Ray Tracing In General

nobond

Newcomer
HI, the question might be vague

Just generally, if we completely ignore the cost, is it true that ray tracing approach is superior than the raster approach ? Or is there anything ray tracing is not good at ?
 
Superior by what metric?

What it's not good at is dynamic scenes where triangles change positions. Simple non-skinned models (a'la quake3-HL1 era) are doable with hierarchies, anything more complex will be a huge hassle.
 
If costs are out I'd just let a gazillion photons loose in the scene and simulate actual light instead of faking it with ray tracing :)
 
Also Ray Tracey's blog is quite nice place to see all sorts of cpu/gpu realtime raytracers.
http://raytracey.blogspot.com/

Brigade seems to have flooded first couple of pages, but there is all kinds of tracers in older pages.
 
Last edited by a moderator:
If costs are out I'd just let a gazillion photons loose in the scene and simulate actual light instead of faking it with ray tracing :)
Why stop there? Some years ago (more 15 I suspect) there was a paper that did rendering by propogating wavefronts!!!!!
 
Raytracing has the same problem it has always had, it is not good at being fast for primary rays and (approximate) shadow rendering for scenes without lots of subpixel polygons... and that's still pretty much what we are doing in real time as far as visibility goes. Once we go down the path of subpixel geometry and non precomputed GI the time will have come for raytracing.
 
Last edited by a moderator:
Raytracing has the same problem it has always had, it is not good at being fast for primary rays and (approximate) shadow rendering for scenes without lots of subpixel polygons... and that's still pretty much what we are doing in real time as far as visibility goes.
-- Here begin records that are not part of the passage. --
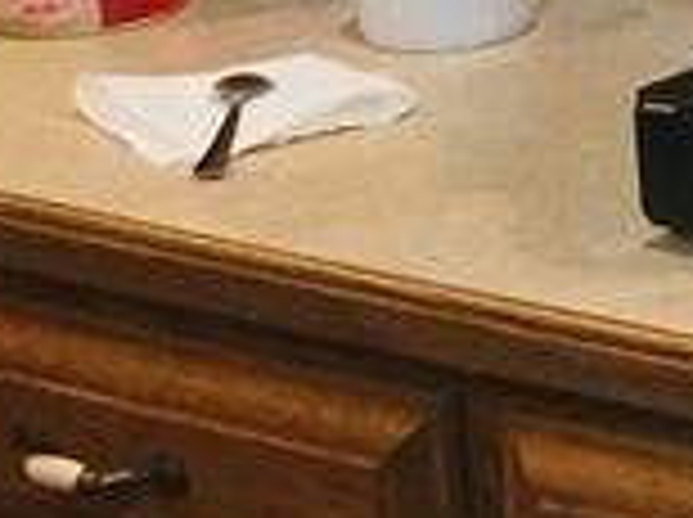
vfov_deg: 7.5
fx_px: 3858
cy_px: -288
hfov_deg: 9.1
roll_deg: +0.4
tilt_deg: -10.5
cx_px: 1732
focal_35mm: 193
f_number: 2.2
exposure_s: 1/17
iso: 64
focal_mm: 4.15
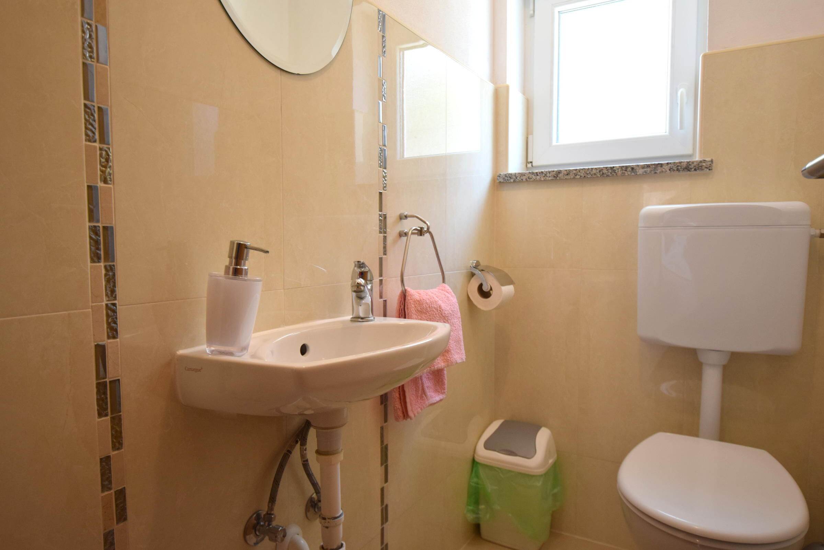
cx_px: 412
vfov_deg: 56.1
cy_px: 275
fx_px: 515
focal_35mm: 22
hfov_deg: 77.3
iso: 500
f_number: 4
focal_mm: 15
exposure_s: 1/60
Once we go down the path of subpixel geometry and non precomputed GI the time will have come for raytracing.
A rasterizer optimized for very small primitives looks a lot like a ray tracer minus walking over the acceleration structure (for instance one could design a rasterizer that handles 2 small primitives that share an edge). Even in that case I am not sure I'd go with a ray tracer for primary rays anyway (certainly not if the model is dynamically tessellated to sub-pixel triangles).
 
There has been a lot of work on micro triangle rendering in recent times. None of it ray tracing related.

Reyes has been doing stochastic rasterization with sub pixel triangles for 25 years now.